Exercise details: Go through the data and copy each line where the string "wrist" appears.

Given records:
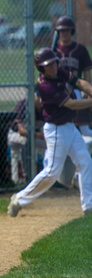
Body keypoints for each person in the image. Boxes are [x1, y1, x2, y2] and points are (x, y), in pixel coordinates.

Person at [8, 48, 92, 217]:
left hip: (69, 127)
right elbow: (71, 104)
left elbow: (79, 82)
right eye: (48, 65)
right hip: (56, 130)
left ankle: (88, 207)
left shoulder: (59, 71)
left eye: (54, 62)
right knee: (52, 171)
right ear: (41, 68)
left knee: (85, 162)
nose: (53, 66)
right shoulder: (45, 86)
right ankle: (19, 199)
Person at [53, 16, 92, 187]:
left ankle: (80, 174)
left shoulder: (80, 49)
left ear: (72, 32)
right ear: (58, 32)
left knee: (83, 130)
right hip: (59, 93)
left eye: (67, 30)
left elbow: (87, 72)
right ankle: (63, 177)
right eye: (61, 30)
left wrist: (88, 91)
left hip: (76, 90)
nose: (64, 33)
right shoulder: (53, 50)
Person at [7, 97, 46, 184]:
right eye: (38, 96)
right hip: (14, 134)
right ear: (33, 95)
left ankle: (48, 176)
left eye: (42, 96)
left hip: (34, 136)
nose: (41, 100)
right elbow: (22, 132)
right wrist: (38, 135)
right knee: (26, 141)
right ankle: (27, 176)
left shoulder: (46, 105)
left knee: (54, 144)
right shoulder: (24, 105)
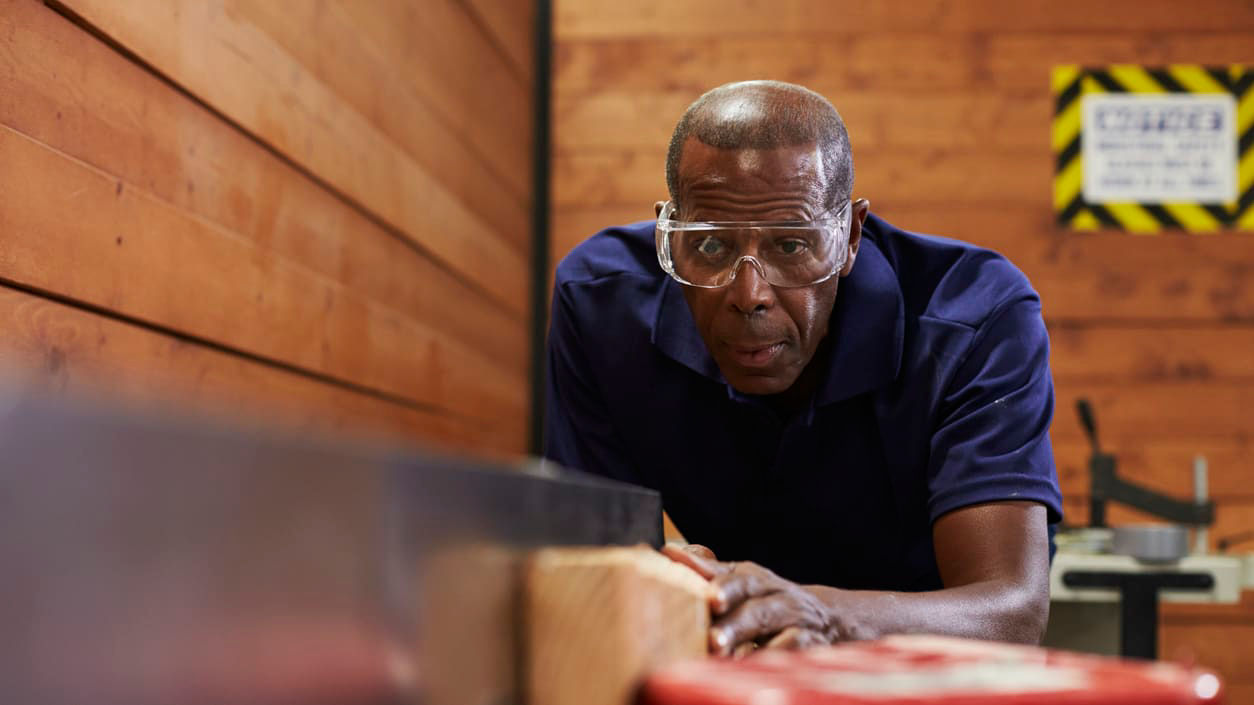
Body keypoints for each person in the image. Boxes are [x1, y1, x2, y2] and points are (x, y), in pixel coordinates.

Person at [544, 80, 1062, 655]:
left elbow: (1012, 611)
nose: (750, 295)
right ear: (670, 230)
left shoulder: (974, 319)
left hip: (921, 674)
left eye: (791, 245)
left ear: (850, 237)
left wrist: (822, 616)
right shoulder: (601, 305)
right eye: (710, 245)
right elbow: (592, 549)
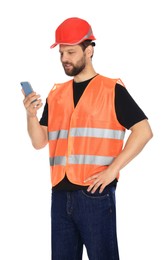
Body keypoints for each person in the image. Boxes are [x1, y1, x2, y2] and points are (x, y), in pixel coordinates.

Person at [22, 17, 153, 260]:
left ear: (89, 50)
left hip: (95, 193)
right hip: (60, 194)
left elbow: (144, 131)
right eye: (61, 53)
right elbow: (40, 142)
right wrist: (31, 115)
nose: (64, 59)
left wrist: (113, 170)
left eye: (71, 52)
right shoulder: (56, 94)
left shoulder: (111, 89)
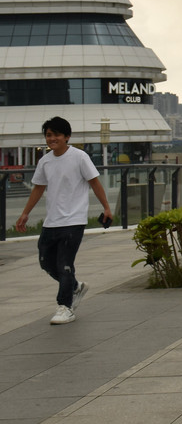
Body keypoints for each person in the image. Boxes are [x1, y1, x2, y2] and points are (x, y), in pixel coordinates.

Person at [15, 117, 113, 326]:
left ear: (67, 137)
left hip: (74, 220)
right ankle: (75, 287)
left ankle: (65, 307)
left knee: (64, 264)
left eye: (57, 135)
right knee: (45, 262)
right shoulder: (45, 161)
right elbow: (38, 188)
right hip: (52, 221)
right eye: (49, 135)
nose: (52, 139)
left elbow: (94, 182)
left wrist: (106, 207)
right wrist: (25, 213)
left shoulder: (79, 157)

Written answer:
left wrist: (88, 91)
right wrist: (38, 135)
left wrist: (822, 616)
right wrist: (31, 115)
left wrist: (113, 170)
left wrist: (106, 207)
right wrist: (25, 213)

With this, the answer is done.